Discurso que devia ser transcripto a pag. 524, col. 3.ª, lin. 23. do Diario de Lisboa, na sessão de 22 de fevereiro

O sr. Mártens Ferrão: — Não é sem admiração minha que vou continuar no uso da palavra n'uma questão toda ella de alta responsabilidade ministerial, na ausencia do governo! (Apoiados.) Não são estas as boas praticas do systema representativo; não são estes os precedentes, e as tradições d'esta casa! E o dever do governo era acatar essas tradições, era respeitar esses precedentes, era mais do que tudo, cumprir com o dever de governo constitucional, apresentando-se no parlamento quando n'elle se discutem as questões de alto interesse publico e de alta responsabilidade ministerial! (Apoiados.)

Não é a mim, que sou deputado da minoria, que compete dar remedio a factos d'estes, que se repetem todos os dias com assombro e com não menor sentimento meu; porque desejaria, fossem quaesquer que fossem as rasões de separação que eu tivesse do gabinete, desejaria, digo, que o governo do meu paiz, n'esta ordem de principios não faltasse ao cumprimento dos deveres constitucionaes para com o parlamento, mostrando-se superior a elle, demonstrando que a sua acção lhe é importuna, tendo-o em menos conta! (Apoiados.) Infeliz preoccupação, sr. presidente, que tão duramente tem sido expiada pelos governos que se têem lançado n'essa senda!

———

**Exercícios**.
a – Extraia do discurso parlamentar o trecho que começa em "O sr. Mártens" e termina em "responsabilidade ministerial! (Apoiados.)".
b – Escreva a continuação do discurso parlamentar sobre a ausência do governo na Câmara, a partir da última frase apresentada.

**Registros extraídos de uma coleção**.
———

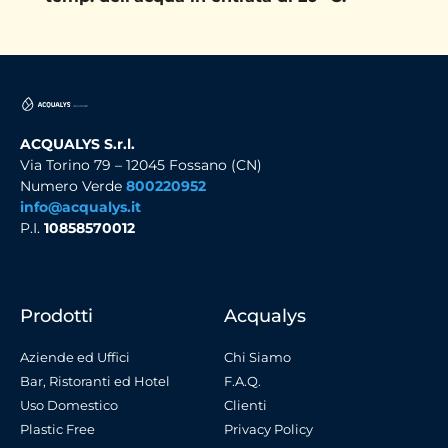
ACQUALYS S.r.l.
Via Torino 79 – 12045 Fossano (CN)
Numero Verde
800220952
info@acqualys.it
P.I.
10858570012
Prodotti
Acqualys
Aziende ed Uffici
Chi Siamo
Bar, Ristoranti ed Hotel
F.A.Q.
Uso Domestico
Clienti
Plastic Free
Privacy Policy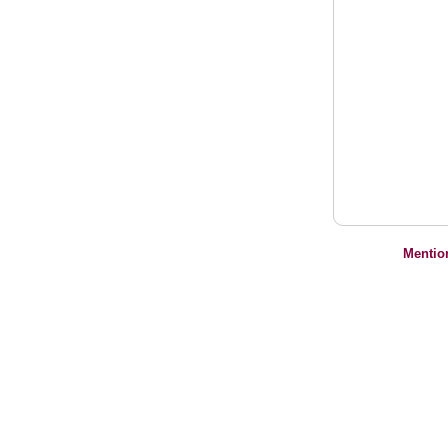
Mentio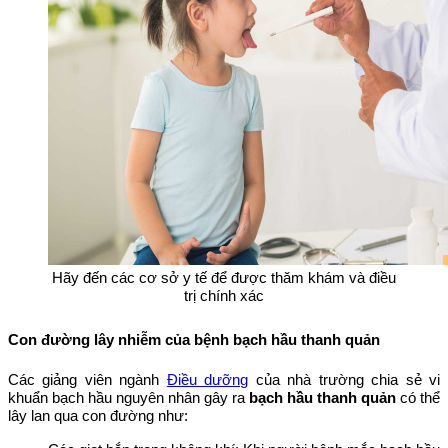
Hãy đến các cơ sở y tế để được thăm khám và điều
trị chính xác
Con đường lây nhiễm của bệnh bạch hầu thanh quản
Các giảng viên ngành
Điều dưỡng
của nhà trường chia sẻ vi
khuẩn bạch hầu nguyên nhân gây ra
bạch hầu thanh quản
có thể
lây lan qua con đường như: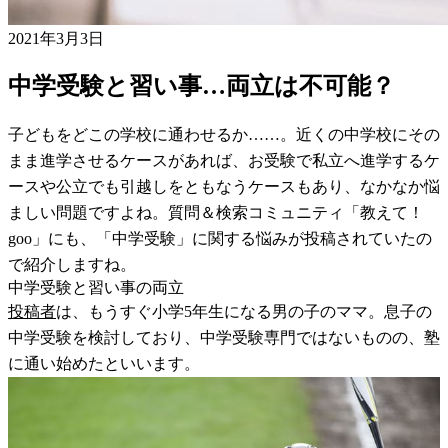
2021年3月3日
中学受験と習い事…両立は不可能？
子どもをどこの学校に通わせるか……。近くの中学校にその
まま進学させるケースがあれば、お受験で私立へ進学するケ
ースや公立でも引越しをともなうケースもあり、なかなか悩
ましい問題ですよね。質問＆検索コミュニティ「教えて！
goo」にも、「中学受験」に関する悩みが投稿されていたの
で紹介しますね。
中学受験と習い事の両立
投稿者
は、もうすぐ小学5年生になる男の子のママ。息子の
中学受験を検討しており、中学受験専門ではないものの、塾
に通い始めたといいます。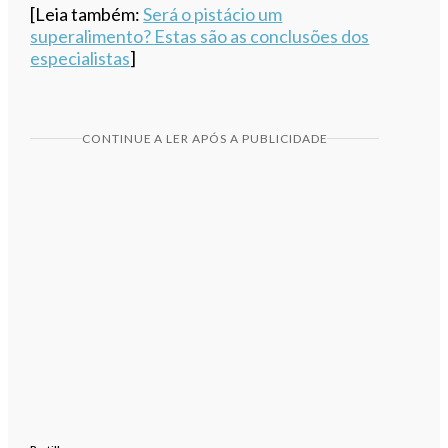
[Leia também:
Será o pistácio um
superalimento? Estas são as conclusões dos
especialistas
]
CONTINUE A LER APÓS A PUBLICIDADE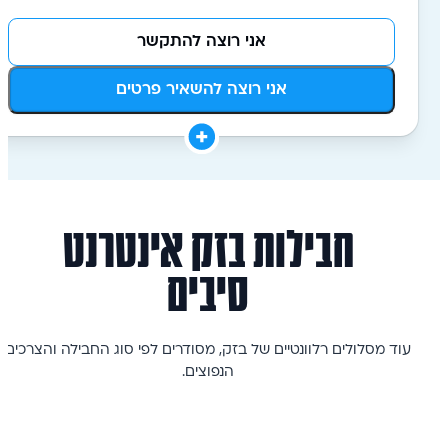
אני רוצה להתקשר
אני רוצה להשאיר פרטים
חבילות
בזק
אינטרנט
סיבים
עוד מסלולים רלוונטיים של
בזק
, מסודרים לפי סוג החבילה והצרכים
הנפוצים.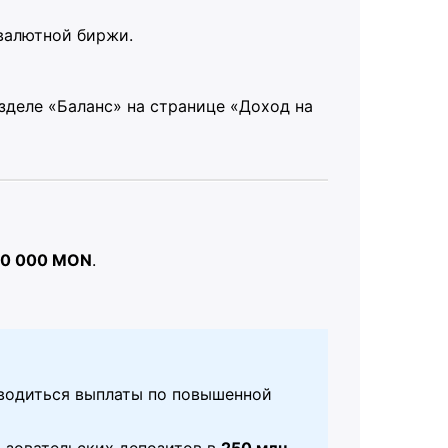
валютной биржи.
азделе «Баланс» на странице «Доход на
00 000 MON
.
водиться выплаты по повышенной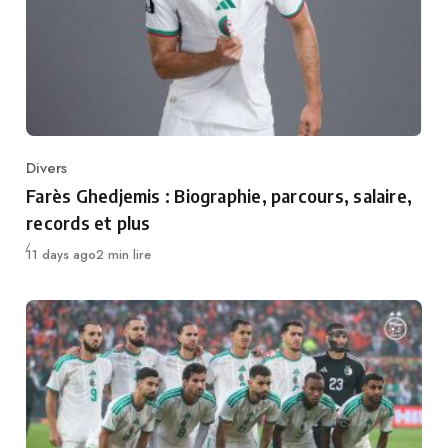
Divers
Category
Farès Ghedjemis : Biographie, parcours, salaire,
records et plus
Publié
11 days ago
2 min lire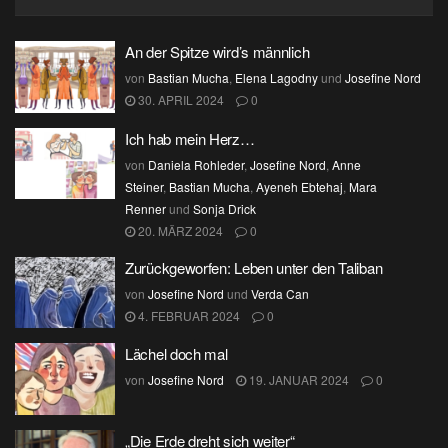
An der Spitze wird’s männlich
von
Bastian Mucha
,
Elena Lagodny
und
Josefine Nord
30. APRIL 2024
0
Ich hab mein Herz…
von
Daniela Rohleder
,
Josefine Nord
,
Anne
Steiner
,
Bastian Mucha
,
Ayeneh Ebtehaj
,
Mara
Renner
und
Sonja Drick
20. MÄRZ 2024
0
Zurückgeworfen: Leben unter den Taliban
von
Josefine Nord
und
Verda Can
4. FEBRUAR 2024
0
Lächel doch mal
von
Josefine Nord
19. JANUAR 2024
0
„Die Erde dreht sich weiter“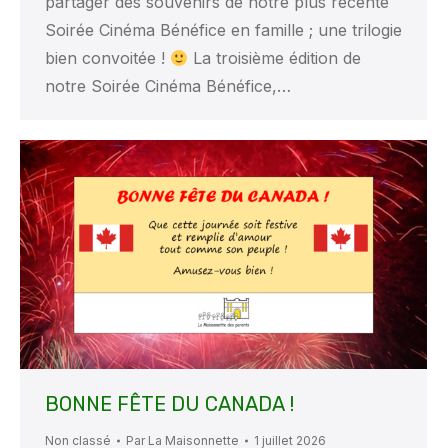
partager des souvenirs de notre plus récente
Soirée Cinéma Bénéfice en famille ; une trilogie
bien convoitée !
La troisième édition de
notre Soirée Cinéma Bénéfice,…
BONNE FÊTE DU CANADA !
Non classé
Par
La Maisonnette
1 juillet 2026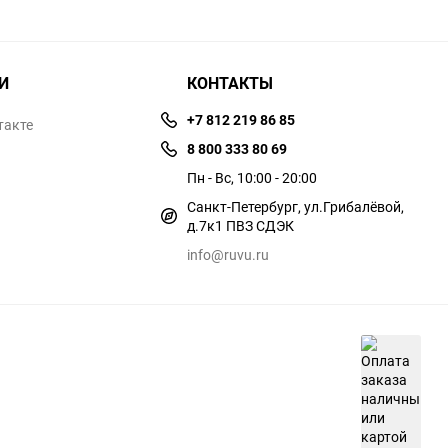
И
КОНТАКТЫ
+7 812 219 86 85
такте
8 800 333 80 69
Пн - Вс, 10:00 - 20:00
Санкт-Петербург, ул.​​Грибалёвой,
д.7к1 ПВЗ СДЭК
info@ruvu.ru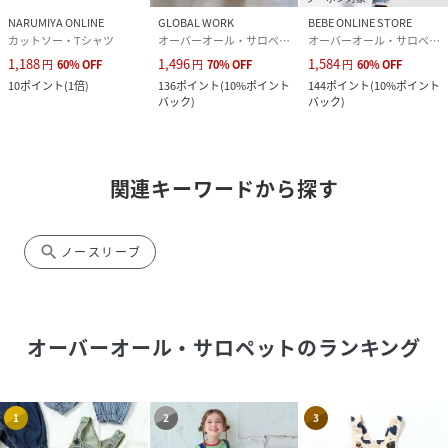
NARUMIYA ONLINE
GLOBAL WORK
BEBE ONLINE STORE
カットソー・Tシャツ
オーバーオール・サロペット
オーバーオール・サロペット
1,188
1,496
1,584
円
60
%
OFF
円
70
%
OFF
円
60
%
OFF
10
ポイント
(
1倍
)
136
ポイント
(
10%ポイント
144
ポイント
(
10%ポイント
バック
)
バック
)
関連キーワードから探す
search
ノースリーブ
オーバーオール・サロペット
のランキング
1
2
3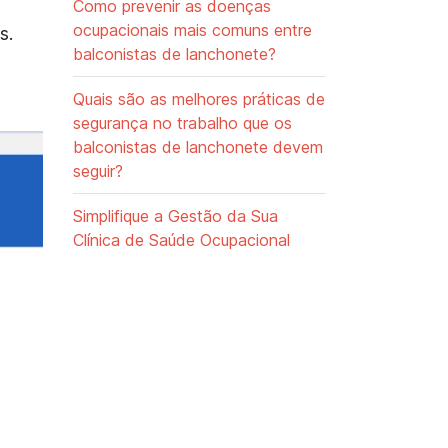
Como prevenir as doenças
ocupacionais mais comuns entre
s.
balconistas de lanchonete?
Quais são as melhores práticas de
segurança no trabalho que os
balconistas de lanchonete devem
seguir?
Simplifique a Gestão da Sua
Clínica de Saúde Ocupacional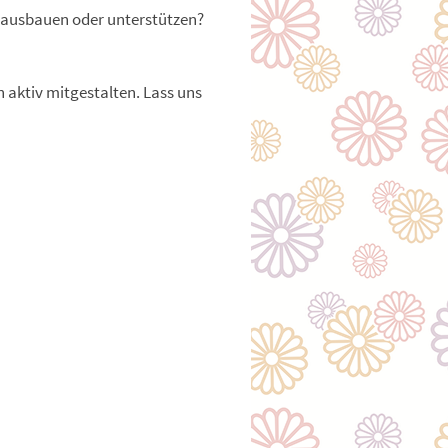
 ausbauen oder unterstützen?
 aktiv mitgestalten. Lass uns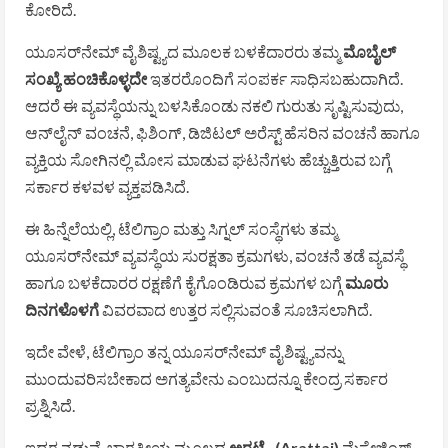
ಕೋರಿದೆ.
ಯೂಸರ್‌ನೇಮ್‌ ವೈಶಿಷ್ಟ್ಯದ ಮೂಲಕ ಬಳಕೆದಾರರು ತಮ್ಮ
ಮೊಬೈಲ್‌
ಸಂಖ್ಯೆ ಹಂಚಿಕೊಳ್ಳದೇ
ಇತರರೊಂದಿಗೆ ಸಂಪರ್ಕ ಸಾಧಿಸಬಹುದಾಗಿದೆ.
ಆದರೆ ಈ ವ್ಯವಸ್ಥೆಯನ್ನು ಬಳಸಿಕೊಂಡು ನಕಲಿ ಗುರುತು ಸೃಷ್ಟಿಸುವುದು,
ಆನ್‌ಲೈನ್ ವಂಚನೆ, ಫಿಶಿಂಗ್‌, ಡಿಜಿಟಲ್ ಅರೆಸ್ಟ್‌ ಹೆಸರಿನ ವಂಚನೆ ಹಾಗೂ
ವ್ಯಕ್ತಿಯ ಸೋಗಿನಲ್ಲಿ ಮೋಸ ಮಾಡುವ ಘಟನೆಗಳು ಹೆಚ್ಚುತ್ತಿರುವ ಬಗ್ಗೆ
ಸರ್ಕಾರ ಕಳವಳ ವ್ಯಕ್ತಪಡಿಸಿದೆ.
ಈ ಹಿನ್ನೆಲೆಯಲ್ಲಿ, ಟೆಲಿಗ್ರಾಂ ಮತ್ತು ಸಿಗ್ನಲ್ ಸಂಸ್ಥೆಗಳು ತಮ್ಮ
ಯೂಸರ್‌ನೇಮ್‌ ವ್ಯವಸ್ಥೆಯ ಸುರಕ್ಷತಾ ಕ್ರಮಗಳು, ವಂಚನೆ ತಡೆ ವ್ಯವಸ್ಥೆ
ಹಾಗೂ ಬಳಕೆದಾರರ ರಕ್ಷಣೆಗೆ ಕೈಗೊಂಡಿರುವ ಕ್ರಮಗಳ ಬಗ್ಗೆ
ಮೂರು
ದಿನಗಳೊಳಗೆ
ವಿವರವಾದ ಉತ್ತರ ಸಲ್ಲಿಸುವಂತೆ ಸೂಚಿಸಲಾಗಿದೆ.
ಇದೇ ವೇಳೆ, ಟೆಲಿಗ್ರಾಂ ತನ್ನ ಯೂಸರ್‌ನೇಮ್‌ ವೈಶಿಷ್ಟ್ಯವನ್ನು
ಮುಂದುವರಿಸಬೇಕಾದ ಅಗತ್ಯವೇನು ಎಂಬುದನ್ನೂ ಕೇಂದ್ರ ಸರ್ಕಾರ
ಪ್ರಶ್ನಿಸಿದೆ.
ಇದರ ನಡುವೆ, ಭಾರತೀಯ ಮೂಲದ
ಅರಟ್ಟೈ (Arattai)
ಮೆಸೇಜಿಂಗ್‌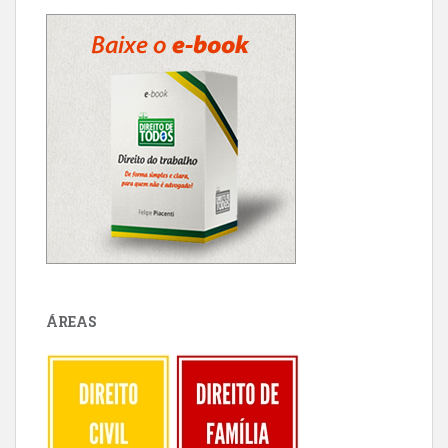
ÁREAS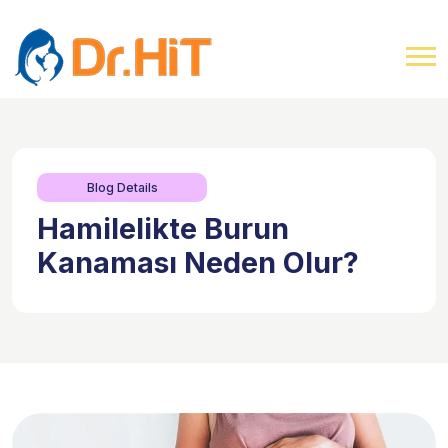
Blog Details
Hamilelikte Burun
Kanaması Neden Olur?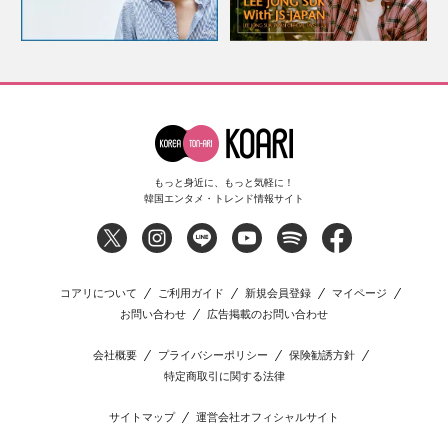
もっと身近に、もっと気軽に！
韓国エンタメ・トレンド情報サイト
コアリについて
ご利用ガイド
新規会員登録
マイページ
お問い合わせ
広告掲載のお問い合わせ
会社概要
プライバシーポリシー
保険勧誘方針
特定商取引に関する法律
サイトマップ
運営会社オフィシャルサイト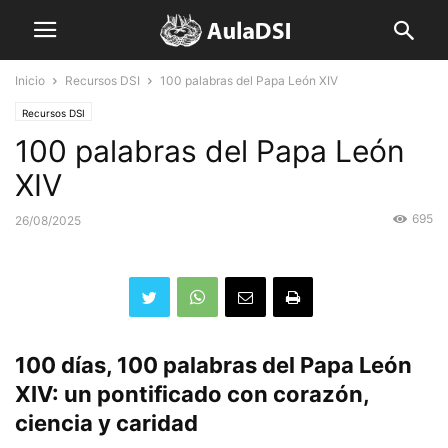
Inicio
Recursos DSI
100 palabras del Papa León XIV
Recursos DSI
100 palabras del Papa León
XIV
695
26/08/2025
100 días, 100 palabras del Papa León
XIV: un pontificado con corazón,
ciencia y caridad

———

**Resultados esperados**.
a –
O sr. Mártens Ferrão: — Não é sem admiração minha que vou continuar no uso da palavra n'uma questão toda ella de alta responsabilidade ministerial, na ausencia do governo! (Apoiados.) Não são estas as boas praticas do systema representativo; não são estes os precedentes, e as tradições d'esta casa! E o dever do governo era acatar essas tradições, era respeitar esses precedentes, era mais do que tudo, cumprir com o dever de governo constitucional, apresentando-se no parlamento quando n'elle se discutem as questões de alto interesse publico e de alta responsabilidade ministerial! (Apoiados.)

b –
Não é novo, sr. presidente, nesta casa suspenderem-se as discussões até que esteja presente, o governo. E uma antiga pratica, usada mesmo quando não havia n'esta casa senão uma pequena opposição. Essa pratica perdeu-se e os negocios publicos são assim tratados á revelia e com o abandono do poder (apoiados). Não me incumbe a mim, mais do que registar o facto, com tanta mais energia, quanta reconheço bem que d'aqui fallo não sómente á camara, mas ao meu paiz. Eu registo o facto e o paiz que nos julga superiormente, fará a justiça devida á maneira por que os negocios de liberdade são abandonados pelos poderes publicos.

Declaro a v. ex.ª que não me considero á minha vontade, tendo de referir-me a questões de alta responsabilidade do governo na ausencia dos srs. ministros! Não é que eu tenha de dirigir ataques pessoaes a ss. ex.as, porque nunca o fiz nem espero faze-lo, sei que sem isso mais convenientemente se discutem os negocios do paiz. Mas é pelo principio do governo em si, que não é d'este ou d'aquelle ministerio, mas sim do estado, e que exigindo a discussão, não exime d'ella os representantes do poder.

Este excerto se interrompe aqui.